Bien entendu, comme pour tout enterrement d’un  homme notable qui se respecte, il y avait la dame seule, « inconnue », très-trop-maquillée, habillée très-trop- « porno chic ». En tout cas bien trop pour son âge ovarien.

J’ai demandé à ma grand-mère si c’était « la » maitresse. Elle ne le savait pas, mais ne la « connaissait » pas non plus, ce qui nous a fait conserver une lueur d’intérêt et de schadenfreude.

Finalement, il s’est avéré que cette dame faisait partie de la belle famille du défunt. Peut-être a-t’elle assisté à deux enterrements dans la foulée ? D’un autre côté, en général, la femme seule et « inconnue » se place dans un coin discret, à l’abri des regards accusateurs de la famille, le plus souvent derrière un pilier, et non pas dans les premiers rangs comme ici.

Les élégies ne m’ont pas paru trop élégiaques, justement.

J’ai eu la nette impression qu’au moins une comportait bien plus d’allusions et de sous-entendus sur certains défauts du défunt que n’en aurait souhaité en dire l’auteur en pleine église. Peut-être justement qu’ils ont un peu trop fait les 400 coups ensemble. J’en ai frémi pour la veuve.

Mais en discutant ensuite avec une très ancienne amie de la famille (la mienne et celle du défunt), je me suis rendu compte que, peut-être, c’est le texte lu par la veuve qui a été le plus lourd de sous-entendus. En effet, bien que notable, et ayant eu une digne profession (héritée de son père, qui la tenait lui-même de son  propre père), notre défunt avait la réputation de ne pas avoir inventé l’eau froide. Encore un coup du « syndrome du Guépard »? Quoiqu’il en soit, cela aurait bien entendu désespéré durant des décennies son épouse, bien plus fine et intelligente que lui. Je ne peux pas juger, les connaissant finalement très peu, et je suspecte beaucoup de mauvaise foi et d’intérêts contradictoires non dits chez mon interlocutrice. Cependant, cet éclairage aurait l’intérêt de donner une tout autre connotation à un texte bien banal, bien qu’émouvant pour celui qui ne sait pas.

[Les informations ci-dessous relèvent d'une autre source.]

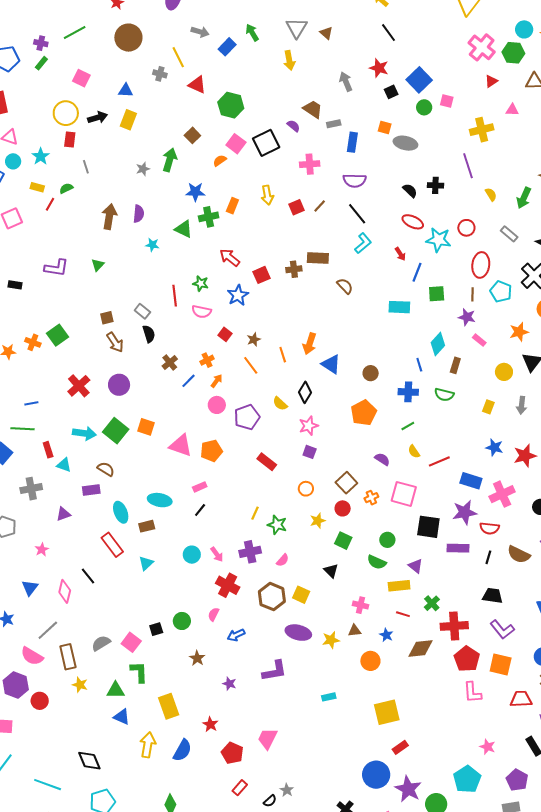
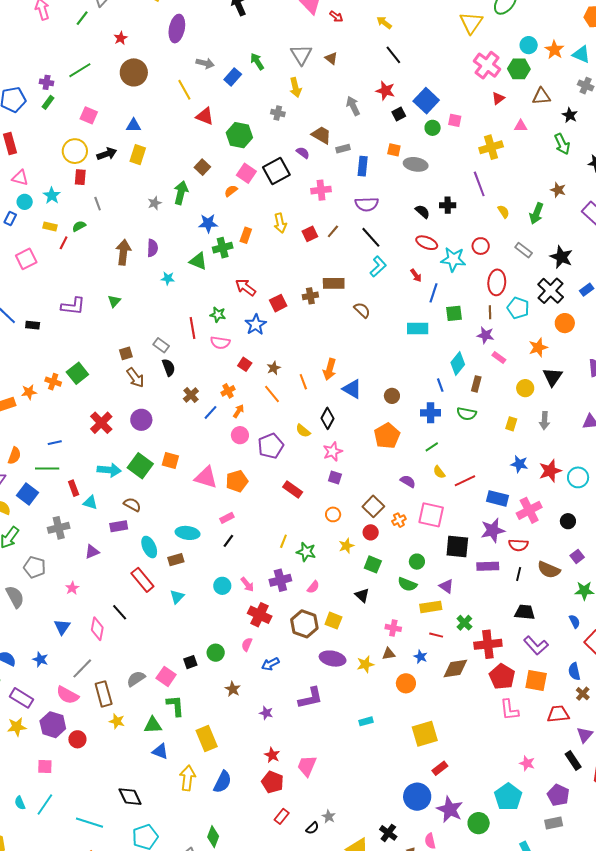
gray cross: (160, 74) -> (278, 113), moved
red star: (210, 724) -> (272, 755), moved

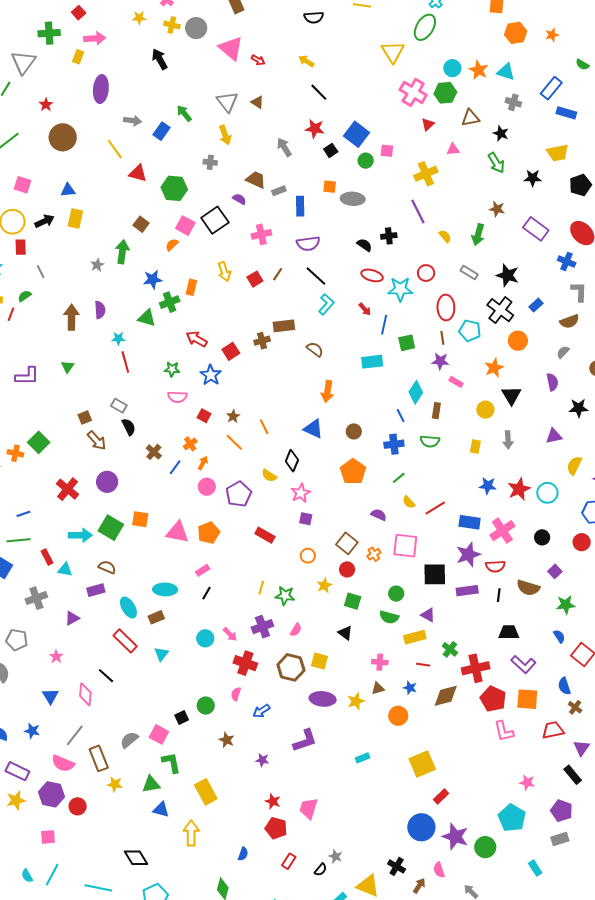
red line: (193, 328) -> (125, 362), moved
orange arrow: (330, 369) -> (327, 391), moved
blue semicircle: (222, 782) -> (243, 854), moved, size x0.6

Au moment de la communion, j’ai poussé ma grand-mère dans la file, pour pouvoir laisser passer les gens à ma gauche qui ont consciencieusement ânonné l’ensemble de la messe. En revenant, ma grand-mère, bientôt 85 ans, m’a confié qu’elle trouvait que les hosties étaient énormes à notre époque, et qu’elle avait eu du mal à l’avaler.Je suspecte probablement un peu d’hyposialie surajoutée…

Le prêtre a 84 ans, je crois. C’est lui qui a marié mes parents et m’a baptisé. Pourtant, faute de vocations, c’est toujours lui qui œuvre. Il est perclus de rhumatismes et se déplace douloureusement. Pourtant il dit encore bien la messe. Il a quand même failli lâcher le goupillon lors de la bénédiction du défunt. La famille et un employé des pompes funèbres ont fait de concert des mouvements brusques pour éviter une chute du goupillon à terre, qui heureusement ne s’est pas produite. L’image aurait été déplorable. Je crois bien qu’il va devoir pré-enregistrer sa propre messe d’enterrement.

Condoléances à la main, à l’ancienne, selon les vœux du défunt, puis nous avons vite regagné nos pénates sous un vent glacial fort peu engageant pour une seconde mi-temps au cimetière, afin de faire un compte-rendu détaillé à ma mère.

Nous n’avons rien raté du spectacle, nous en faisions partie, bien assis au septième rang.